→ RECORDS FOR PROCESSING

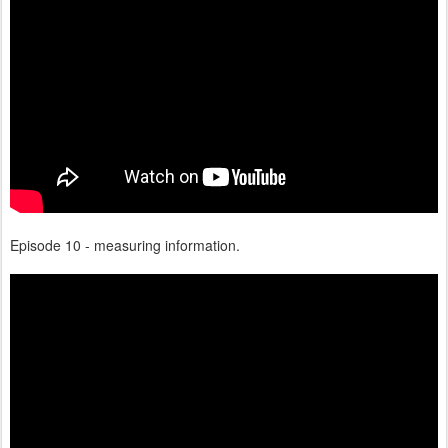
Episode 10 - measuring information.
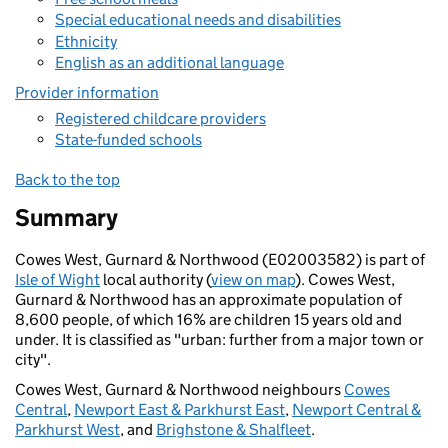
Special educational needs and disabilities
Ethnicity
English as an additional language
Provider information
Registered childcare providers
State-funded schools
Back to the top
Summary
Cowes West, Gurnard & Northwood (E02003582) is part of
Isle of Wight
local authority (
view on map
). Cowes West,
Gurnard & Northwood has an approximate population of
8,600 people, of which 16% are children 15 years old and
under. It is classified as "urban: further from a major town or
city".
Cowes West, Gurnard & Northwood neighbours
Cowes
Central
,
Newport East & Parkhurst East
,
Newport Central &
Parkhurst West
, and
Brighstone & Shalfleet
.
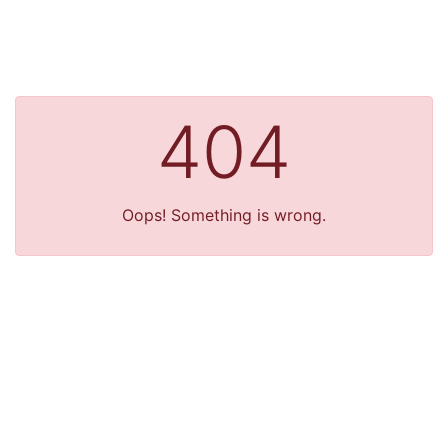
404
Oops! Something is wrong.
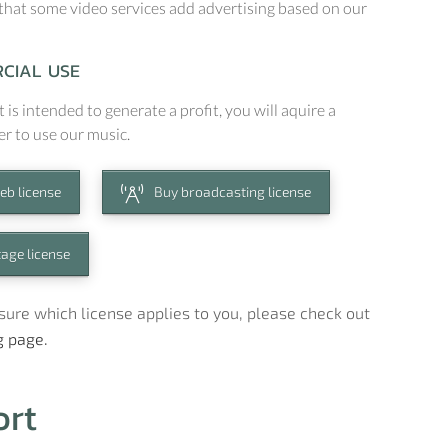
that some video services add advertising based on our
CIAL USE
t is intended to generate a profit, you will aquire a
er to use our music.
eb license
Buy broadcasting license
tage license
t sure which license applies to you, please check out
g page.
ort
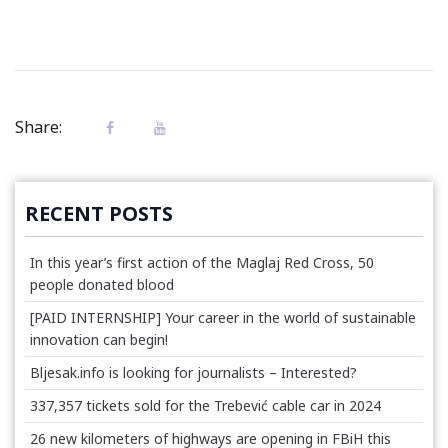
Share:
RECENT POSTS
In this year’s first action of the Maglaj Red Cross, 50
people donated blood
[PAID INTERNSHIP] Your career in the world of sustainable
innovation can begin!
Bljesak.info is looking for journalists – Interested?
337,357 tickets sold for the Trebević cable car in 2024
26 new kilometers of highways are opening in FBiH this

→ TASK ITEM
From the listing, extract all text exactly as given and drop any picture.

→ RESPONSE TO THIS EXERCISE
Episode 10 - measuring information.
Special educational needs and disabilities
Ethnicity
English as an additional language
Provider information
Registered childcare providers
State-funded schools
Back to the top
Summary
Cowes West, Gurnard & Northwood (E02003582) is part of
Isle of Wight
local authority (
view on map
). Cowes West,
Gurnard & Northwood has an approximate population of
8,600 people, of which 16% are children 15 years old and
under. It is classified as "urban: further from a major town or
city".
Cowes West, Gurnard & Northwood neighbours
Cowes
Central
,
Newport East & Parkhurst East
,
Newport Central &
Parkhurst West
, and
Brighstone & Shalfleet
.
404
Oops! Something is wrong.
that some video services add advertising based on our
CIAL USE
t is intended to generate a profit, you will aquire a
er to use our music.
eb license
Buy broadcasting license
tage license
t sure which license applies to you, please check out
g page.
ort
Share:
RECENT POSTS
In this year’s first action of the Maglaj Red Cross, 50
people donated blood
[PAID INTERNSHIP] Your career in the world of sustainable
innovation can begin!
Bljesak.info is looking for journalists – Interested?
337,357 tickets sold for the Trebević cable car in 2024
26 new kilometers of highways are opening in FBiH this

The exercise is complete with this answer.